WHAT YOU HAVE TO DO: Copy out every line of the records below word for word, leaving out the pictures.

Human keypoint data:
--------
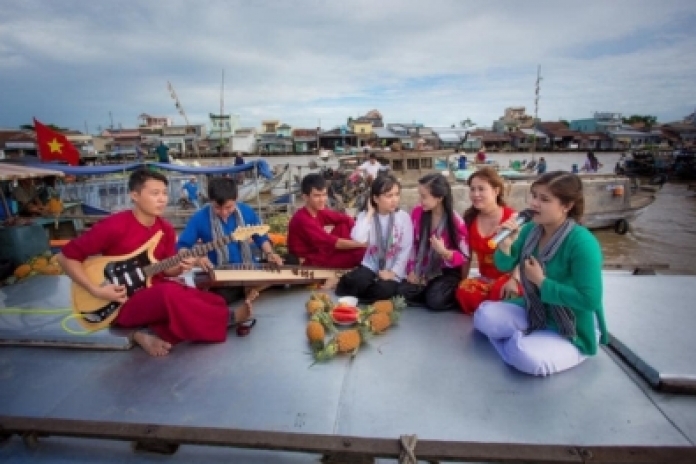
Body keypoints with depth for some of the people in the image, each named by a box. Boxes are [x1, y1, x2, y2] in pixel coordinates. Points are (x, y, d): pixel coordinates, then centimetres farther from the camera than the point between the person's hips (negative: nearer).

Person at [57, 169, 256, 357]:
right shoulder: (113, 226, -16)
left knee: (214, 303, -9)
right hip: (123, 302, -6)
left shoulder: (166, 229, 2)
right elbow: (66, 257, -10)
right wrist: (96, 290, -17)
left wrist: (179, 267, -12)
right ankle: (227, 318, -17)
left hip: (156, 293, 6)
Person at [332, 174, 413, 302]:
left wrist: (393, 272, -13)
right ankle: (344, 282, 2)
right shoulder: (365, 215, -2)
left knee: (384, 290, -30)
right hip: (371, 266, 0)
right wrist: (370, 213, -14)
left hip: (392, 271, 0)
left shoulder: (403, 217, -3)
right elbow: (358, 239, -22)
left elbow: (406, 250, -5)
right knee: (357, 281, -32)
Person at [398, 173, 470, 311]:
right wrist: (412, 270, -1)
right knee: (403, 292, -18)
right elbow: (412, 244, 6)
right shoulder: (417, 213, -4)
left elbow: (464, 257, -14)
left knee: (435, 301, -27)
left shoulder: (456, 221, -17)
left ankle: (456, 297, 4)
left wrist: (444, 252, -34)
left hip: (448, 272, -4)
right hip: (423, 270, 4)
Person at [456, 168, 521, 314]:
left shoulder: (511, 218, -9)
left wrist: (514, 280, -29)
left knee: (502, 292, -38)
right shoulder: (469, 218, 5)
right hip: (486, 279, 3)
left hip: (508, 277, -3)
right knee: (464, 290, -30)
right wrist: (462, 280, 6)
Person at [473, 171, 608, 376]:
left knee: (528, 358, -31)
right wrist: (505, 245, -20)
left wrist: (541, 281, -24)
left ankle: (516, 341, 1)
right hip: (534, 314, 6)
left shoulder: (582, 243, -26)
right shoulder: (530, 230, -5)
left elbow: (590, 300, -29)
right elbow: (504, 267, 2)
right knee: (484, 315, -13)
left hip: (574, 332, -6)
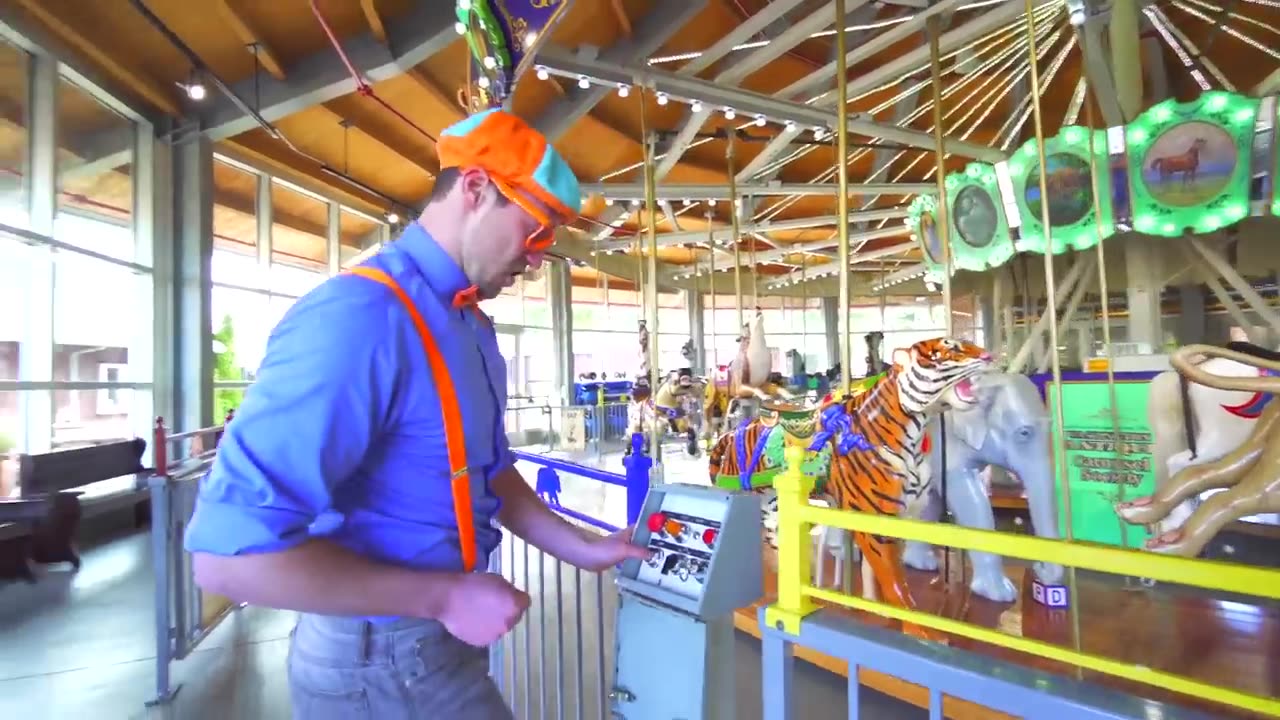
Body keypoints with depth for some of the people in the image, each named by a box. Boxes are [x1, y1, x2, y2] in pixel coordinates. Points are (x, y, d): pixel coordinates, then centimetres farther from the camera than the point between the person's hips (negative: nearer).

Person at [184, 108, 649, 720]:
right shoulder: (359, 317, -27)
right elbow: (231, 554, -28)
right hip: (380, 659, -8)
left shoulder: (475, 328, 4)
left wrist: (579, 548, 5)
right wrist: (444, 596, -23)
--------
OUTPUT OF THE TASK:
Body keypoints with depth for some of the people in the image, each named by a box. Boxes are [x1, y1, x2, y2] in pixel coordinates. Points are (x, y, d): pixel coordinates, then centimetres farther from the camera than the point between the person's hips (negative: nearer).

Person at [57, 169, 256, 357]:
right shoulder: (113, 226, -16)
left knee: (214, 303, -9)
right hip: (123, 302, -6)
left shoulder: (166, 229, 2)
right elbow: (66, 257, -10)
right wrist: (96, 290, -17)
left wrist: (179, 267, -12)
right ankle: (227, 318, -17)
left hip: (156, 293, 6)
Person at [332, 174, 413, 302]:
left wrist: (393, 272, -13)
right ankle: (344, 282, 2)
right shoulder: (365, 215, -2)
left knee: (384, 290, -30)
right hip: (371, 266, 0)
right wrist: (370, 213, -14)
left hip: (392, 271, 0)
left shoulder: (403, 217, -3)
right elbow: (358, 239, -22)
left elbow: (406, 250, -5)
right knee: (357, 281, -32)
Person at [398, 173, 470, 311]:
right wrist: (412, 270, -1)
right knee: (403, 292, -18)
right elbow: (412, 244, 6)
right shoulder: (417, 213, -4)
left elbow: (464, 257, -14)
left knee: (435, 301, -27)
left shoulder: (456, 221, -17)
left ankle: (456, 297, 4)
left wrist: (444, 252, -34)
left hip: (448, 272, -4)
right hip: (423, 270, 4)
Person at [456, 168, 521, 314]:
left shoulder: (511, 218, -9)
left wrist: (514, 280, -29)
left knee: (502, 292, -38)
right shoulder: (469, 218, 5)
right hip: (486, 279, 3)
left hip: (508, 277, -3)
right knee: (464, 290, -30)
right wrist: (462, 280, 6)
Person at [473, 171, 608, 376]:
left knee: (528, 358, -31)
right wrist: (505, 245, -20)
left wrist: (541, 281, -24)
left ankle: (516, 341, 1)
right hip: (534, 314, 6)
left shoulder: (582, 243, -26)
right shoulder: (530, 230, -5)
left elbow: (590, 300, -29)
right elbow: (504, 267, 2)
right knee: (484, 315, -13)
left hip: (574, 332, -6)
Body keypoints with depth for some of the people in the image, each named by a box. Boxes are [x1, y1, x2, y2] in pixel coordinates. Points are (x, y, d): pixel coordinates, then centimetres farther from the camera than the point between the person's hips (negative: nearer).

Person at [184, 108, 649, 720]:
right shoulder: (359, 317, -27)
right elbow: (231, 554, -28)
right hip: (380, 659, -8)
left shoulder: (475, 328, 4)
left wrist: (579, 548, 5)
right wrist: (444, 596, -23)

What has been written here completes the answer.